The nomination shortlists for the British Fantasy Awards 2015 have just been announced, and a particularly strong slate for this year seems to almost be making a deliberate effort to put clear blue (Atlantic?) water between these Awards and any hint of Hugos-style Sad/Rabid Puppies conservative influence. For instance, under the Anthology category, Spectral Press’s superb The Spectral Book of Horror Stories is in contention with Horror Uncut: Tales of Social Insecurity and Economic Unease from Gray Friar Press, co-edited by the much-lamented Joel Lane, and Lightspeed Magazine’s special edition Lightspeed: Women Destroy Science Fiction! The Best collection category includes, as well as Helen Marshall’s widely praised Gifts for the One Who Comes After, Hal Duncan’s Scruffians! Stories of Better Sodomites.

Some expected names crop up. Stephen Volk‘s contribution to The Spectral Book of Horror Stories, “Newspaper Heart,” crops up in the Best novella category, while “The Girl on the Suicide Bridge,” Johnny Mains‘s entry in the delightfully off-the-wall Beside the Seaside anthology, is a candidate for Best short story.Simon Marshall-Jones‘s Spectral Press is down for Best independent press. Jim McLeod’s Ginger Nuts of Horror shows up under Best non-fiction.

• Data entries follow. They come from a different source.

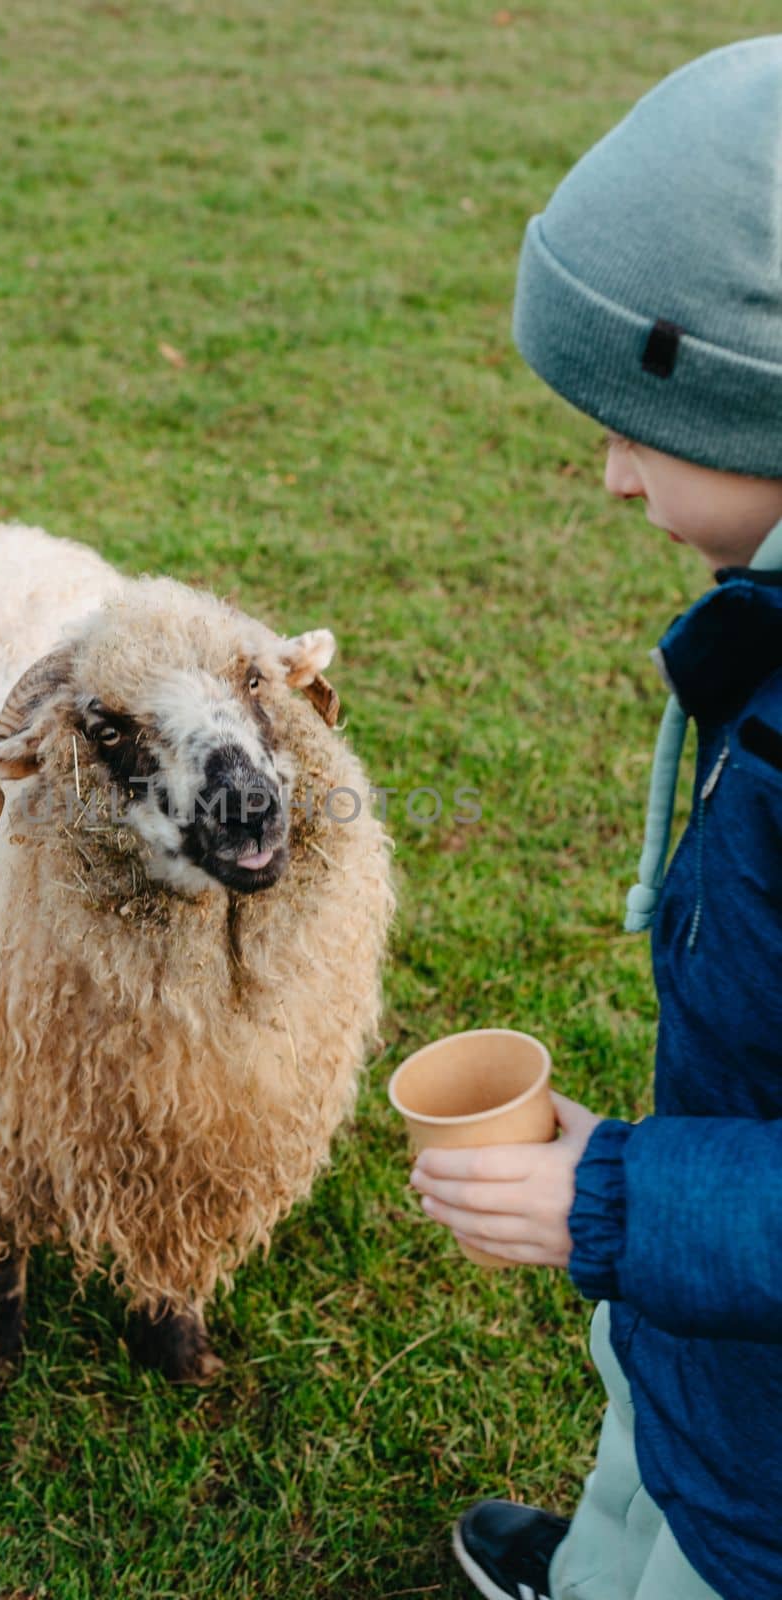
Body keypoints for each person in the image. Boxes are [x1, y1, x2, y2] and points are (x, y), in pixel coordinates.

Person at [408, 35, 782, 1600]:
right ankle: (602, 1560)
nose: (613, 481)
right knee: (653, 1436)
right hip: (715, 1332)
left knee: (719, 1532)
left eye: (634, 426)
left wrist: (617, 1193)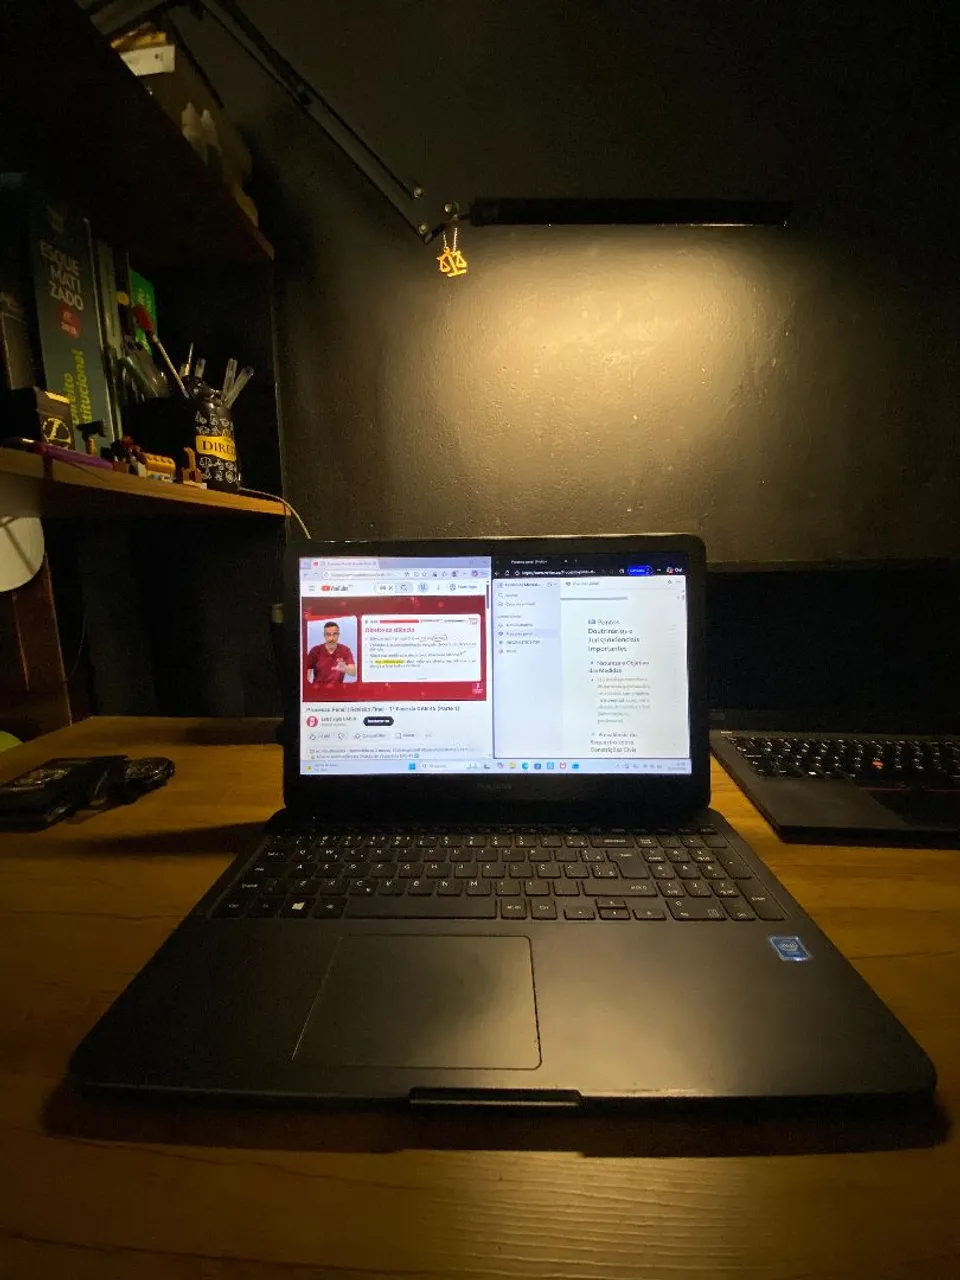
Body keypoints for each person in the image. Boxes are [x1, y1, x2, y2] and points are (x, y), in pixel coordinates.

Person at [305, 621, 356, 687]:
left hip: (337, 691)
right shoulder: (315, 651)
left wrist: (345, 668)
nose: (331, 638)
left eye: (334, 634)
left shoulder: (345, 650)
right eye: (328, 634)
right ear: (324, 635)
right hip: (318, 690)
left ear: (338, 635)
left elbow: (353, 672)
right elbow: (305, 677)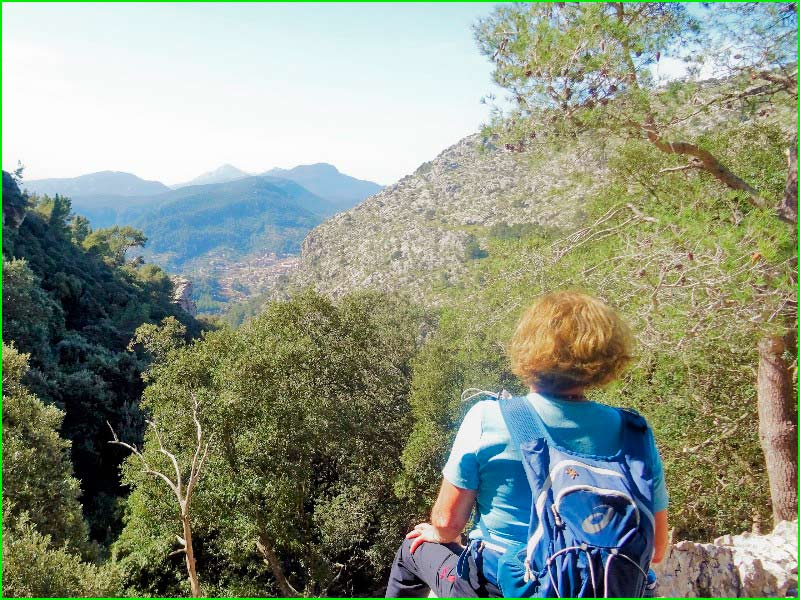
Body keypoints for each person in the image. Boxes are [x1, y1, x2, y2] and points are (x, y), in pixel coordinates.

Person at [386, 291, 669, 598]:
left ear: (529, 351)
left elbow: (447, 523)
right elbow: (655, 548)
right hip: (603, 584)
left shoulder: (489, 418)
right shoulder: (634, 431)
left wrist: (436, 533)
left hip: (501, 586)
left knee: (412, 549)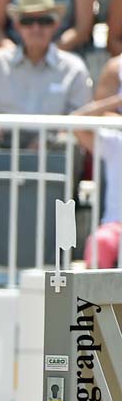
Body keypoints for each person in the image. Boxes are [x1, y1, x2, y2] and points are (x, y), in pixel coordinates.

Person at [0, 0, 92, 117]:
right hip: (0, 138)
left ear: (56, 25)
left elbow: (80, 124)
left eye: (44, 21)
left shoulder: (74, 68)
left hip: (53, 138)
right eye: (27, 21)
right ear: (17, 26)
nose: (36, 28)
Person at [73, 58, 122, 268]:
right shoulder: (117, 142)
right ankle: (93, 302)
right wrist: (117, 100)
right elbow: (77, 121)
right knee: (99, 242)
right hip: (115, 226)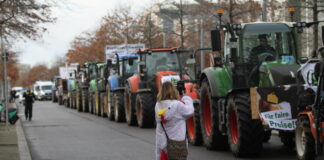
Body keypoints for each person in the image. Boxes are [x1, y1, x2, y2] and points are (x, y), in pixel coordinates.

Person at [155, 81, 194, 160]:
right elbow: (190, 111)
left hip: (164, 145)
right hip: (177, 145)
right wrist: (185, 97)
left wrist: (158, 155)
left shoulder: (157, 106)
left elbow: (159, 129)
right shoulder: (177, 105)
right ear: (173, 90)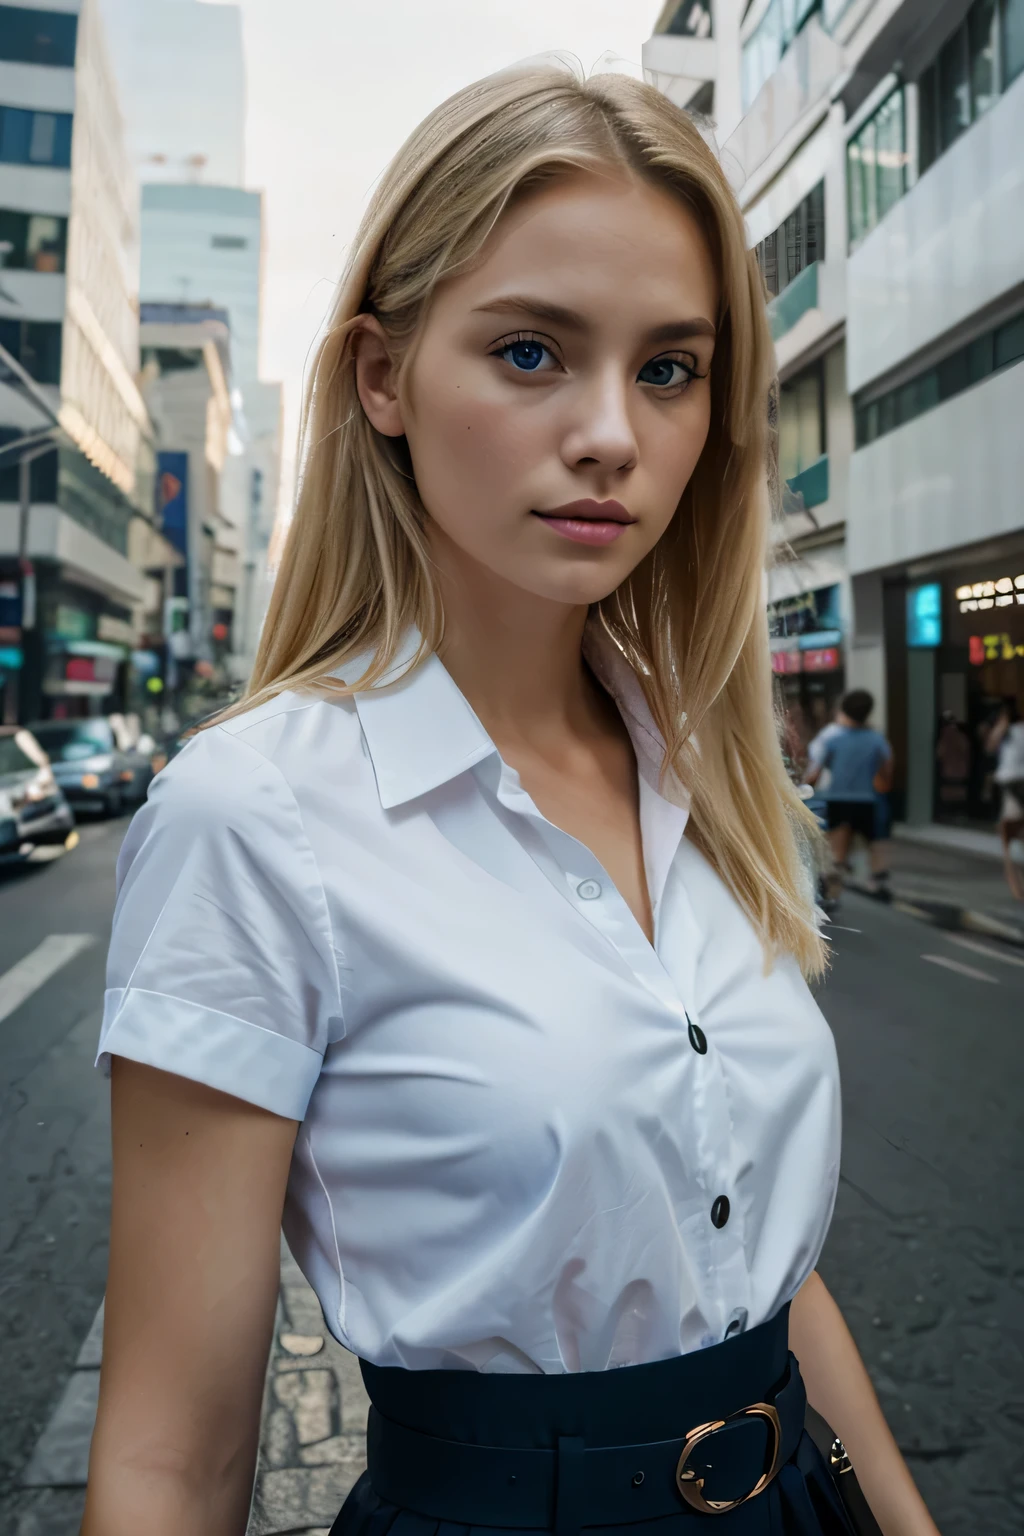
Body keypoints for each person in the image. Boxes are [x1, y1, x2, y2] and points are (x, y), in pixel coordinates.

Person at [82, 66, 940, 1536]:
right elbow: (171, 1456)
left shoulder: (708, 771)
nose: (612, 431)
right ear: (383, 378)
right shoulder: (259, 815)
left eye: (669, 368)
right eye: (533, 351)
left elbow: (768, 1278)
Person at [806, 690, 893, 903]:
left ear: (841, 709)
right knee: (874, 842)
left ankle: (831, 895)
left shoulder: (831, 735)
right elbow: (886, 771)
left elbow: (814, 772)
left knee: (837, 851)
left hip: (838, 799)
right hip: (867, 799)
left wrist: (805, 789)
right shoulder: (875, 738)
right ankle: (877, 880)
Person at [986, 701, 1024, 901]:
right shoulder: (1011, 732)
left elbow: (990, 746)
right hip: (1013, 787)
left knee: (1008, 837)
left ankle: (1018, 890)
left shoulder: (1014, 731)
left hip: (1015, 786)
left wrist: (1001, 726)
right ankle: (1017, 887)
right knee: (1011, 835)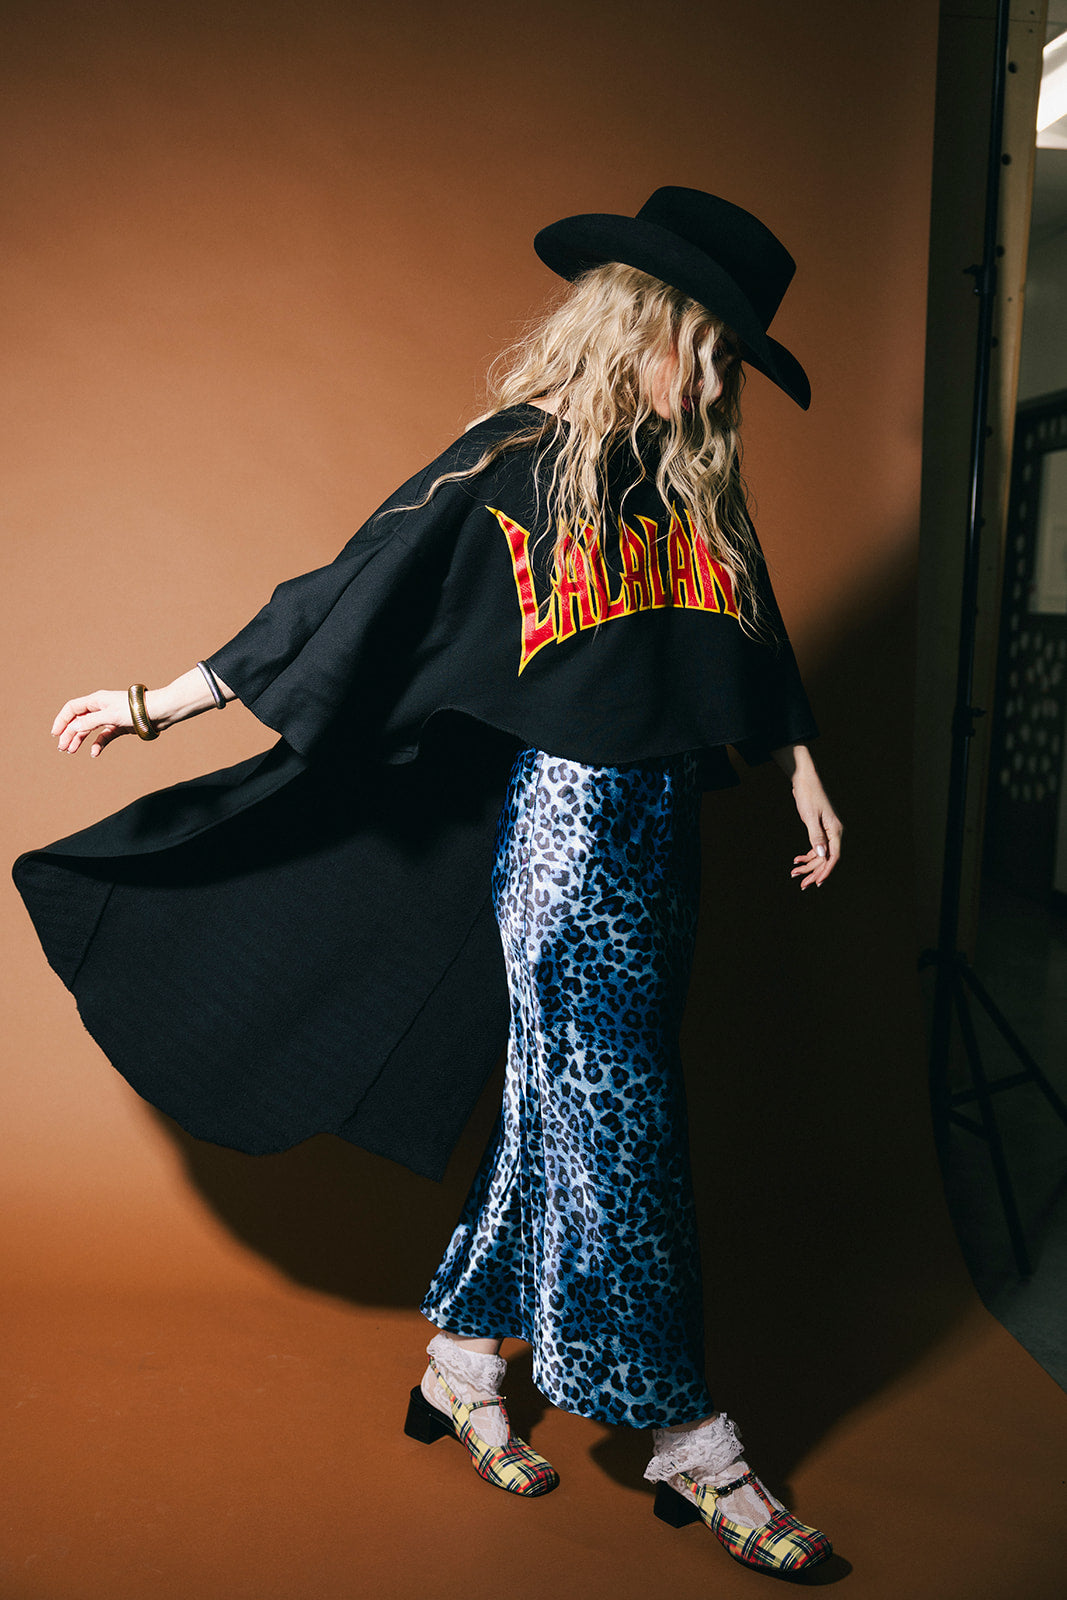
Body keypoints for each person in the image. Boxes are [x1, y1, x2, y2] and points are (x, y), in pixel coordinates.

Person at [17, 187, 842, 1577]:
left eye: (727, 360)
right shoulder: (517, 457)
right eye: (698, 347)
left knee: (554, 1095)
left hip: (664, 837)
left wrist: (804, 765)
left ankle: (463, 1361)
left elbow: (745, 630)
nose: (711, 381)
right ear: (633, 322)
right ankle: (693, 1444)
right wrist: (159, 704)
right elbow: (350, 594)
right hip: (567, 839)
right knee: (621, 1110)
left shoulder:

In the August Derleth Award category for Best horror novel we have No One Gets Out Alive by Adam Nevill, and Alison Littlewood ‘s The Unquiet House. All the same, some equally well-known names are conspicuously absent, enough to allay any fears of some sort of old boys’ (but not girls’ or gays’) club.

Not that I’m suggesting that the Awards jurors and the British Fantasy Society committee undertook any kind of systematic ideological program to highlight or exclude any particular tendency or bent in these nominations. I’ve had the pleasure of reading and reviewing many of these entrants throughout the years, and talking to their authors and creators, and a more catholic and more gifted array of talent you could rarely hope to see. This is exactly the kind of unique, broad to the extent of scatty, sometimes whimsical and eccentric, but definitely open-minded and all-embracing compilation of British fantasy, horror, and dark fiction talent that I would expect to see in any typical year – and a standing rebuke to the trans-Atlantic whisper campaign that British weird/dark fiction is somehow colonized by fascists. Great-looking stuff, people, and I look forward to seeing the final winners on October 25th at FantasyCon 2015.